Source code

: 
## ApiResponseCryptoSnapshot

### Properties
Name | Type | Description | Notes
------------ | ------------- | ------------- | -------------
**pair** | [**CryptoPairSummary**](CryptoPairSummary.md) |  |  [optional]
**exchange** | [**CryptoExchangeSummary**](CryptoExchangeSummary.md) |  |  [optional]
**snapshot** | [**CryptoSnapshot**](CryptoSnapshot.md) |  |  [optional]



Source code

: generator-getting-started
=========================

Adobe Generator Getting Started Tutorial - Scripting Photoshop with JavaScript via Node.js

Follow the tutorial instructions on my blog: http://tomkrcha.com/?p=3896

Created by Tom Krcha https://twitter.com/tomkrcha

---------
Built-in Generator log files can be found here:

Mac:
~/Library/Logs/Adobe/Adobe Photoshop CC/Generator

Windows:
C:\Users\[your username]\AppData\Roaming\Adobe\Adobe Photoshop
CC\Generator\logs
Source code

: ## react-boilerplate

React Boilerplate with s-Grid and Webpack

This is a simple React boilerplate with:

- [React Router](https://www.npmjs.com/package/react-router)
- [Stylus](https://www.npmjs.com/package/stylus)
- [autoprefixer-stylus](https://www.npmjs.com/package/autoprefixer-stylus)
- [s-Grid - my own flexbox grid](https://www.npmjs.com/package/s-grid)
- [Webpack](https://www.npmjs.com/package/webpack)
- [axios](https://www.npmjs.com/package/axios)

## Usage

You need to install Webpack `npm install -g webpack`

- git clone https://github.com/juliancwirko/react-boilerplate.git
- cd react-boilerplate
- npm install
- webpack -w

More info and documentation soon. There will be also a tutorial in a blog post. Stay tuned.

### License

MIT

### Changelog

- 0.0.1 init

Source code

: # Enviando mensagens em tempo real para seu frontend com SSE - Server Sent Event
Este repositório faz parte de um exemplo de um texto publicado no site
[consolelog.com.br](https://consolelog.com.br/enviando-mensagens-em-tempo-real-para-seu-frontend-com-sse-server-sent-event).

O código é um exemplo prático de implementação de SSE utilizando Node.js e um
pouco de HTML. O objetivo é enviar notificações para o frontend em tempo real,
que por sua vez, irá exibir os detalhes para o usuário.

== == ==

▶ EXERCISE DETAILS:
Number of lines in the listing above that include "exemplo": state it and nothing else.

▶ OUTPUT OF THE EXERCISE:
2